В личности Алешки (Алексее Николаевиче) Толстом Бунина поражало умение врать в глаза, не только не краснея, но и с таким непревзойденным артистизмом. Крайняя беспринципность "красного графа", абсолютно не вязалась с дворянским титулом, коим Толстой неимоверно кичился и от коего с легкостью отрекся после бегства - от кредиторов из Европы в "кумачовый рай, публично возгласив: "Я теперь не граф Толстой, а рабкор-самородок Потап Дерьмов!"
Записи о пришествии в Россию вселенского хама, о тотальной мерзости большевистской оккупации, о поразившей все слои российского общества гангрене лжи и проказе воровства - оценка последствий революции, сделанная по горячим следам и тем самым представляющая собой особую ценность для искомого ныне анализа.
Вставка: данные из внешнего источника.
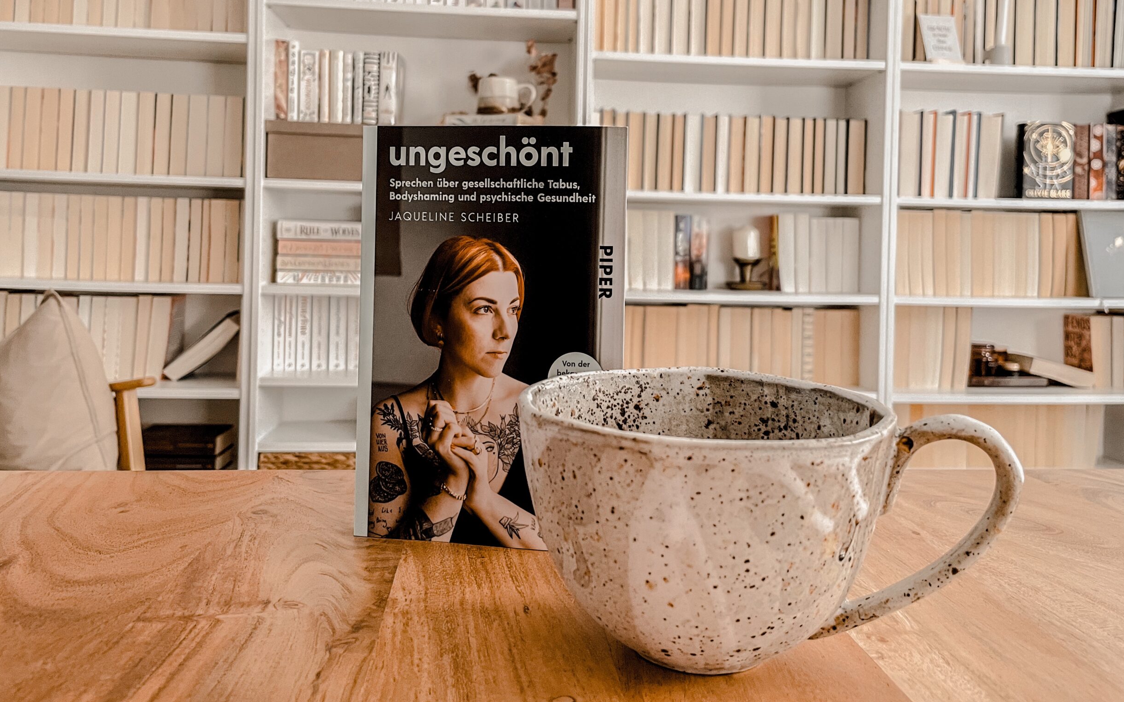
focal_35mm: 29
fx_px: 888
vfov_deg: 42.8
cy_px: 263
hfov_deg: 64.6
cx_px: 583
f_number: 1.6
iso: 125
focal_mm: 4.2
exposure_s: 1/60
"Еще не настало время разбираться в русской революции беспристрастно, объективно… Разве многие не знали, что революция есть только кровавая игра в перемену местами, всегда кончающаяся только тем, что народ, даже если ему и удалось некоторое время посидеть, попировать и побушевать на господском месте, всегда, в конце концов, попадает из огня да в полымя?"
С каждым днем душе у Бунина становится все мрачнее, его все чаще охватывает перемешанная с отчаянием тоска:
"Как потрясающе быстро все сдались, пали духом!... Проснувшись, как-то особенно ясно, трезво и с ужасом понял, что я погибаю от этой жизни и физически, и душевно… В сущности, всем нам давно пора повеситься, - так мы забиты, замордованы, лишены всех прав и законов, живем в таком подлом рабстве, среди непрестанных заушений, издевательств!"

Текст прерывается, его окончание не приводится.